教員コラム 総合政策学専攻
総合政策学専攻 小尾 美千代 教授
2020年02月03日
アメリカ国内における「気候危機」への取り組み
私の専門分野は国際政治学です。特にグローバル化する経済と国際政治の関係や、人々の問題認識や規範に注目する社会構成主義(コンストラクティビズム)に関心があり、気候変動をめぐる国際政治を研究しています。最近は、世界第2位の温室効果ガス排出国でありながら、国際的な温暖化対策の枠組みであるパリ協定からの離脱を表明しているアメリカに注目して、アメリカ国内での取り組みについて主に研究しています。

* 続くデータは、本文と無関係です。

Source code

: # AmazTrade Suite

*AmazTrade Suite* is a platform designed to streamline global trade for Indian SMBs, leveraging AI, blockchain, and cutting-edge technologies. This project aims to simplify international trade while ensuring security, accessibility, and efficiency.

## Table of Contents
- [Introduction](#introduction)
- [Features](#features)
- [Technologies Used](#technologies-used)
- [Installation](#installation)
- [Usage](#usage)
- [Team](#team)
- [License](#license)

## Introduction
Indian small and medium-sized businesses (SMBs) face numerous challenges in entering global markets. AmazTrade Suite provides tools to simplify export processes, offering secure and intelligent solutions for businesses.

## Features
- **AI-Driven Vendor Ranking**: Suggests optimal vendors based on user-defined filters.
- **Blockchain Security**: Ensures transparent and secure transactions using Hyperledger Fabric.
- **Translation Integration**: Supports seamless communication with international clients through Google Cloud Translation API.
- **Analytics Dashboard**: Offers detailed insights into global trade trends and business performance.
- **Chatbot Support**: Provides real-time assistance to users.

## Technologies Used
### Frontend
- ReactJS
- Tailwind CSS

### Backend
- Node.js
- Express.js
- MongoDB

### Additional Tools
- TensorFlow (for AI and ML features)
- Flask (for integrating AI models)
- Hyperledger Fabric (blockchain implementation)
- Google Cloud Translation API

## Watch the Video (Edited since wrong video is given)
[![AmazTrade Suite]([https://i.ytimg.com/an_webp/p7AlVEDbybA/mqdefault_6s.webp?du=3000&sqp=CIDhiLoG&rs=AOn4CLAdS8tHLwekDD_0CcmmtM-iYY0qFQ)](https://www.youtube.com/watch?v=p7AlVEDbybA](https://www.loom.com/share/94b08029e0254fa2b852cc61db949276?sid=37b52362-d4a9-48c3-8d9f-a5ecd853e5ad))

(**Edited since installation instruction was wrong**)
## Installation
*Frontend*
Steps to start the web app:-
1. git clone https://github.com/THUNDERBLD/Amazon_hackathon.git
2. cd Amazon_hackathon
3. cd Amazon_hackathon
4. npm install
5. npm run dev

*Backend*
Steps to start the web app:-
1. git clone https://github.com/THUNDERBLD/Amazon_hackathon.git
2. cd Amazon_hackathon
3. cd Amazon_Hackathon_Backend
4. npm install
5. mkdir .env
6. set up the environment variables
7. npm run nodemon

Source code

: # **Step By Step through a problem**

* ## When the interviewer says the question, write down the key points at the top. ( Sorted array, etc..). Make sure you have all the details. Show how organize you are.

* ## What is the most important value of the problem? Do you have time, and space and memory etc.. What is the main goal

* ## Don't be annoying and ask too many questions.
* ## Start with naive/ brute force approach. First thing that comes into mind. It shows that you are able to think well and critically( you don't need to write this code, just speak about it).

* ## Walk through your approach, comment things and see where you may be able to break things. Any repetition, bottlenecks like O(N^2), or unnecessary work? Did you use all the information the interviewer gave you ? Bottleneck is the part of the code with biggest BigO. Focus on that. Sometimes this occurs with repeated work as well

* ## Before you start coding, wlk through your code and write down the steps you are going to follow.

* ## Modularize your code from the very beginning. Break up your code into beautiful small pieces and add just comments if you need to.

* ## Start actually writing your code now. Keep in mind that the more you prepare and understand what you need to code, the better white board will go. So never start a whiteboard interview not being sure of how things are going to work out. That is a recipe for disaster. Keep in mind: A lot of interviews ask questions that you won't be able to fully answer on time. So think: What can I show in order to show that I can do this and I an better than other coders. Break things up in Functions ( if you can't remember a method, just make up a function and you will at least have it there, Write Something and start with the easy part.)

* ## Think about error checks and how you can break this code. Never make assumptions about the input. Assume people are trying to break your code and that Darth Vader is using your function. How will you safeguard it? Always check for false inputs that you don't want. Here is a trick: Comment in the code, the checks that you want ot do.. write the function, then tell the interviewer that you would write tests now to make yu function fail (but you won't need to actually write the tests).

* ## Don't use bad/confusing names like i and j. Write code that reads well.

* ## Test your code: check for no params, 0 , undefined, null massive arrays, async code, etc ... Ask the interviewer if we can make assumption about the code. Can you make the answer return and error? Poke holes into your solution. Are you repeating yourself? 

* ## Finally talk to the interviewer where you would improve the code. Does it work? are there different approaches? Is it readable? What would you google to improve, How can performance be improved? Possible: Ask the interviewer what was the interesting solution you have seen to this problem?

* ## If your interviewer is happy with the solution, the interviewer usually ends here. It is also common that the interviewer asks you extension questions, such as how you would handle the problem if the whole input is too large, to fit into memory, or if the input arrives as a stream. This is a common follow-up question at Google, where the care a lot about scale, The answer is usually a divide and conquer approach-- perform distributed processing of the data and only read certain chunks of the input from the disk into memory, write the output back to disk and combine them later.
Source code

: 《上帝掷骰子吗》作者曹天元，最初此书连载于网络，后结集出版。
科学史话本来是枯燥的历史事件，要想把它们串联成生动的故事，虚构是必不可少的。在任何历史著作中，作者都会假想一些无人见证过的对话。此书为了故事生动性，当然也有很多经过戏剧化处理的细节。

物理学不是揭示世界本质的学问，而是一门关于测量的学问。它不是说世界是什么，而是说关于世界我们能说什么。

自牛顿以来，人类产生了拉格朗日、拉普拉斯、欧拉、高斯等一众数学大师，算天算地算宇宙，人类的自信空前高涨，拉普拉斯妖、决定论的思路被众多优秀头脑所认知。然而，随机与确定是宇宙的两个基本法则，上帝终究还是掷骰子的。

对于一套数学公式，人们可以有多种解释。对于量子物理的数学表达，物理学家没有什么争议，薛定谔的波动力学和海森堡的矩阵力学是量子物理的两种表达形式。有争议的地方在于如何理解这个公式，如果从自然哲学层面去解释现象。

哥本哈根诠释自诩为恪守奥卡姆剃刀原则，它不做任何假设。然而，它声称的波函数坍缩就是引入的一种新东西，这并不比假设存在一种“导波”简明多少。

2019年は気候変動問題が注目された年となりました。「気候非常事態(climate emergency)」がオックスフォード辞典の「2019年の言葉」に選ばれ、アメリカの雑誌『TIME』はスウェーデン出身の環境活動家であるグレタ・トゥーンベリさんを史上最年少(16才)の「2019年の人(2019 Person of the Year)」に選出しました。日本でも北陸新幹線車両基地の水没など広範囲で多大な被害をもたらした台風19号を含め、2019年に世界で発生した15の大規模気象災害の被害総額は1000億ドル以上になると言われています。統計が開始された1891年から現在までの年間平均気温の上位5位は過去5年間で占められ、2019年は2016年に次いで史上2番目となる見込みです。このような事態を反映して気候に関する言葉も変化してきており、例えばイギリスの新聞『ガーディアン』では「気候変動」ではなく「気候非常事態」、「気候危機」などの言葉を使用するように編集方針が変更されています。

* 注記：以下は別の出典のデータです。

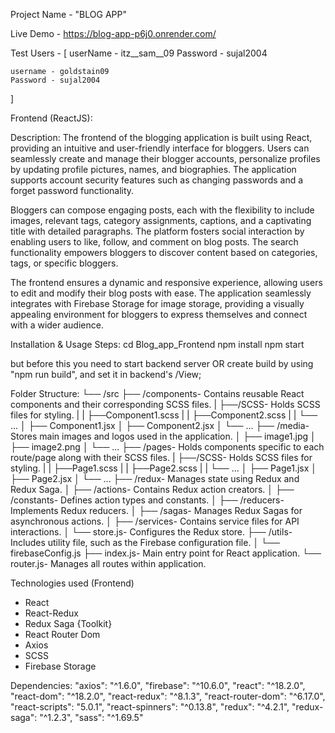 Project Name - "BLOG APP"


Live Demo - https://blog-app-p6j0.onrender.com/

Test Users - [
    userName - itz__sam__09
    Password - sujal2004

    username - goldstain09
    Password - sujal2004
]




Frontend (ReactJS):

Description:
The frontend of the blogging application is built using React, providing an intuitive and user-friendly interface for bloggers. Users can seamlessly create and manage their blogger accounts, personalize profiles by updating profile pictures, names, and biographies. The application supports account security features such as changing passwords and a forget password functionality.

Bloggers can compose engaging posts, each with the flexibility to include images, relevant tags, category assignments, captions, and a captivating title with detailed paragraphs. The platform fosters social interaction by enabling users to like, follow, and comment on blog posts. The search functionality empowers bloggers to discover content based on categories, tags, or specific bloggers.

The frontend ensures a dynamic and responsive experience, allowing users to edit and modify their blog posts with ease. The application seamlessly integrates with Firebase Storage for image storage, providing a visually appealing environment for bloggers to express themselves and connect with a wider audience.

Installation & Usage Steps:
cd Blog_app_Frontend
npm install
npm start

but before this you need to start backend server OR
create build by using "npm run build", and set it in backend's /View;

Folder Structure:
└── /src
├── /components- Contains reusable React components and their corresponding SCSS files.
| ├──/SCSS- Holds SCSS files for styling.
| | ├──Component1.scss
| | ├──Component2.scss
| | └── ...
│ ├── Component1.jsx
│ ├── Component2.jsx
│ └── ...
├── /media- Stores main images and logos used in the application.
│ ├── image1.jpg
│ ├── image2.png
│ └── ...
├── /pages- Holds components specific to each route/page along with their SCSS files.
| ├──/SCSS- Holds SCSS files for styling.
| | ├──Page1.scss
| | ├──Page2.scss
| | └── ...
│ ├── Page1.jsx
│ ├── Page2.jsx
│ └── ...
├── /redux- Manages state using Redux and Redux Saga.
│ ├── /actions- Contains Redux action creators.
│ ├── /constants- Defines action types and constants.
│ ├── /reducers- Implements Redux reducers.
│ ├── /sagas- Manages Redux Sagas for asynchronous actions.
│ ├── /services- Contains service files for API interactions.
│ └── store.js- Configures the Redux store.
├── /utils- Includes utility file, such as the Firebase configuration file.
│ └── firebaseConfig.js
├── index.js- Main entry point for React application.
└── router.js- Manages all routes within application.

Technologies used (Frontend)

- React
- React-Redux
- Redux Saga {Toolkit}
- React Router Dom
- Axios
- SCSS
- Firebase Storage

Dependencies:
"axios": "^1.6.0",
"firebase": "^10.6.0",
"react": "^18.2.0",
"react-dom": "^18.2.0",
"react-redux": "^8.1.3",
"react-router-dom": "^6.17.0",
"react-scripts": "5.0.1",
"react-spinners": "^0.13.8",
"redux": "^4.2.1",
"redux-saga": "^1.2.3",
"sass": "^1.69.5"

アメリカ国内では、トランプ政権に対抗して積極的にエネルギーの脱炭素化を推進する取り組みが見られています。例えば、カリフォルニア州ではすでに電力の50%以上を太陽光や風力、水力などの再生可能エネルギーで発電しており、2045年までに発電に伴う二酸化炭素排出をゼロにする州法が制定されています。また、マイクロソフト、アップル、フェイスブックなど多くの企業も事業運営で利用する電力を100%再生可能エネルギーにする計画です。こうした活動は大学にも広がっており、少なくとも44大学で電力の100%(以上)がすでに再生可能エネルギーで賄われています。こうした大学には本学協定校のアメリカン大学、ジョージタウン大学、ノーステキサス大学も含まれています。例えばアメリカン大学のウェブサイトのトップページには"AU Is Carbon Neutral(アメリカン大学はカーボン・ニュートラル(=人為的活動による二酸化炭素の排出をしていない)です)"として取り組みが紹介されていますし、ジョージタウン大学には「持続可能性(sustainability)」専用ウェブサイトで取り組みが紹介されています(写真参照)。
このように、気候危機の特徴は、例えば核兵器開発や難民受け入れの問題などとは異なり、国家以外の多くのアクターが問題解決に直接関与することができる点にあります。そういった面にも注目しつつ研究を進めていきたいと考えています。